AARC sets focus on retention

Brittany Eldridge

The Academic Advising and Retention Center brought in some new changes following the beginning of the 2014 fall semester. The Learning Center, dorms and the Fine Arts Center will no longer have monitored study halls. Russell Curley, director of AARC, said the AARC is all about retention.

“We have a limited budget,” he said.  “And so we have to decide what we can and can’t afford. We’ve had to make some cuts and so we looked at all of our program, and the monitored study hall was a passive program.”  

Most of the students that came to the monitored study hall were required to attend, but most didn’t make an appearance. 

“Students resented it,” Curley said. “It was very inconvenient for them.”

Upon looking at the programs offered at the AARC, Curley said that the monitored study halls didn’t serve the entire student body, and with DSU having a new 24-hour study lounge, they were cut. 

“It was a decision on priorities,” he said.

The AARC has decided to transform the former study hall into an Active Learning Lab.

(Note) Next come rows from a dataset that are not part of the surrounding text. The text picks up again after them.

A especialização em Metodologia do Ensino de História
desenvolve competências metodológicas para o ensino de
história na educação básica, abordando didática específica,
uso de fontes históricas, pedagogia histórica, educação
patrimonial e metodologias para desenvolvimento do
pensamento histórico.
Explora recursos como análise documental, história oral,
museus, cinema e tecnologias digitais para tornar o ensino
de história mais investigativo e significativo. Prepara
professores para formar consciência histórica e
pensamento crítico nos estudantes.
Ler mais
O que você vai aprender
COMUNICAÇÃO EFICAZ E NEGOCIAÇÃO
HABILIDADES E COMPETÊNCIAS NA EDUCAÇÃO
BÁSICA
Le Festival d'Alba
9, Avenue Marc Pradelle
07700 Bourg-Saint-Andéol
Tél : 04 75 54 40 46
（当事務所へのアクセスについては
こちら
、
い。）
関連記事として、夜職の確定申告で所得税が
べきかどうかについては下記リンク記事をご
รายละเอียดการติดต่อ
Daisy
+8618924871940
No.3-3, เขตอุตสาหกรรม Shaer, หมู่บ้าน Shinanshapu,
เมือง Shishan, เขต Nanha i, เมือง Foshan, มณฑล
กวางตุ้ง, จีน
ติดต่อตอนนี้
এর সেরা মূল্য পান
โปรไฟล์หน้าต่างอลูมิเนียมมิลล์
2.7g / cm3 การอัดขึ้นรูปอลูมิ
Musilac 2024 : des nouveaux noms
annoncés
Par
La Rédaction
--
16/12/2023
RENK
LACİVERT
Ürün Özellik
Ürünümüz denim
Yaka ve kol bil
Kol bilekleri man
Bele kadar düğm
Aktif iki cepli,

The lab will consist of a series of competency-based workshops offered to students in areas like academic planning, study skills, test taking skills and other programs that can help students handle academic difficulty.

“We wanted our programs to be more proactive,” Curley said. 

Competency-based means that the AARC will actually teach the students skills that are a part of the workshop and they will have the opportunity to demonstrate those learned skills. 

“They (workshops) will become the main components of BEP (Best Expectations Programs) and STEPS (Success Through Evaluation, Placement, and Support),” Curley said.

BEP and STEPS are programs AARC offers to help students with academics.

Another of these changes was the decision to re-evaluate the tutoring program. Christopher Jensen, associate director of AARC, said that the goal is to make the largest impact as possible for the tutoring programs. 

“We’re looking at the courses that are high enrollment and high need for students, and we’re going to start catering more towards those,” Jensen said.  

AARC also plans to introduce group tutoring. If students are struggling to get an appointment, then they can do groups of five. Jensen said that in the long term the AARC hopes to be able to serve students better.  

“It’s more about retention, student success and teaching them,” he said. “It’s what’s needed for them to be successful here at WKU.”